The firm’s name is a play on Hays’s partner’s experience in the oil and gas industry where the term is used to describe hidden sources of oil. “VC, especially seed investing, is a lot like prospecting for oil. You don’t know for sure what’s in there,” he says. “You think there’s value; you think there’s a higher probability in this location rather than that location.”
So far, Deep Space has placed its bets with a handful of North Texas companies, including connected car startup Vinli ($1 million); Panamplify ($750,000), which makes software to automate rote chores for advertising and marketing agencies; and PediaQ ($500,000), an on-demand urgent care house call service for kids. On average, Hays says investments will be made in about $500,000 increments.
Hays says Deep Space is targeting startups that cater to business-to-business problems, a tactic that makes sense considering that the North Texas economy is made up of top corporations.
The region’s innovation community has coalesced around these companies as both potential customers and acquirers for startups targeting their needs. In particular, the Tech Wildcatters accelerator has sought closer ties with businesses so that its startups can benefit more directly with those companies’ domain expertise and connections. (In fact, Deep Space has also invested $100,000 in Tech Wildcatters.)
“B-to-b is the smart place to be in Dallas because of the customer base that’s located here,” Hays says.
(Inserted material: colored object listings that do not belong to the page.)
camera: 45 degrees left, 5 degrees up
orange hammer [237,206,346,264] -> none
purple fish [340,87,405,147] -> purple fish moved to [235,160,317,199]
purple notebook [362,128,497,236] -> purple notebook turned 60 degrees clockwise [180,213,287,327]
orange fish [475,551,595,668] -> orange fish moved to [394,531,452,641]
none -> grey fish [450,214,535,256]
That niche also makes sense for Hays, he says, because it’s where he can bring his investment banking expertise to bear. “I understand selling a service to a corporation,” he says. “Some of the businesses that we look at are in areas that I covered as a banker. I still have relationships in those industries.”
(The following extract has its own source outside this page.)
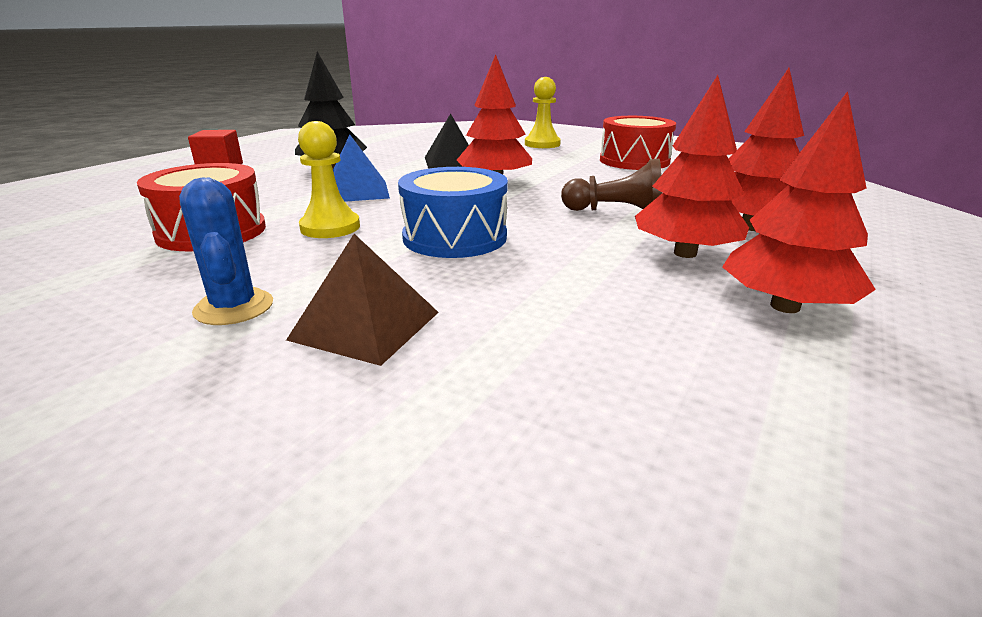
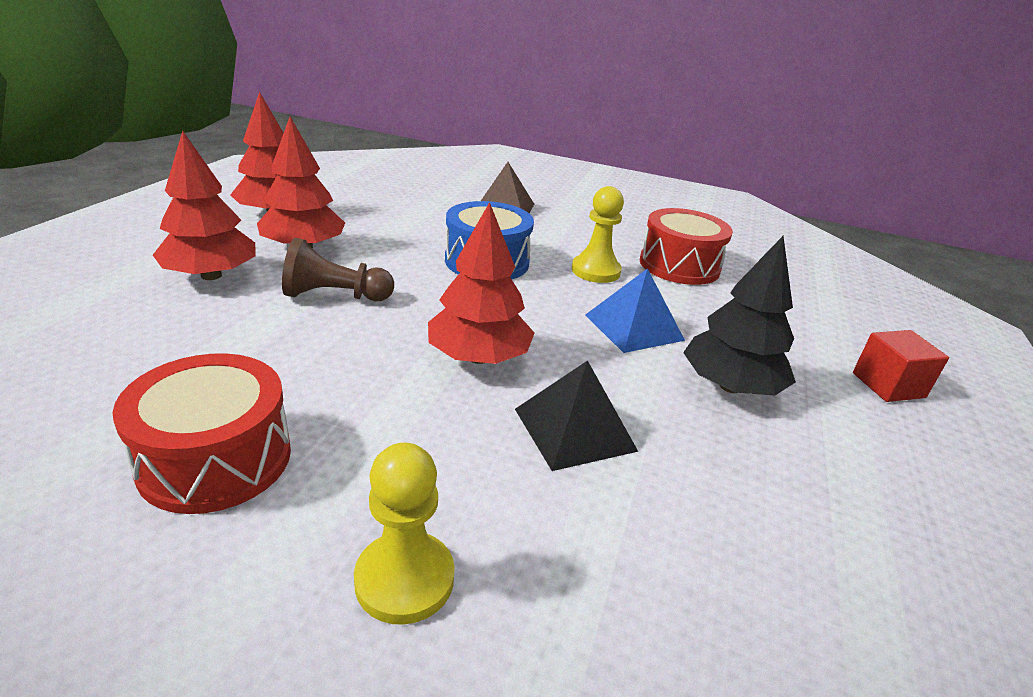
camera: 165 degrees right, 5 degrees up
blue cactus [179,178,273,325] -> none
Hays says part of building up Deep Space has been learning just as much about the founders he invests in as the technologies they are peddling.
“A lot of founders need to focus on their self-awareness,” he says. “What is going on in their market? Who else is trying to solve the problem? Maybe there’s a reason the problem’s not already solved.”
Still, Hays says, these investments make sense in what he feels might turn out to be a shaky economy. “If we find pain points in corporations and solutions to those pains, even if the economy takes a little bit of a downturn, that company’s still going to pay for that service because you’re solving a pain for them,” he says.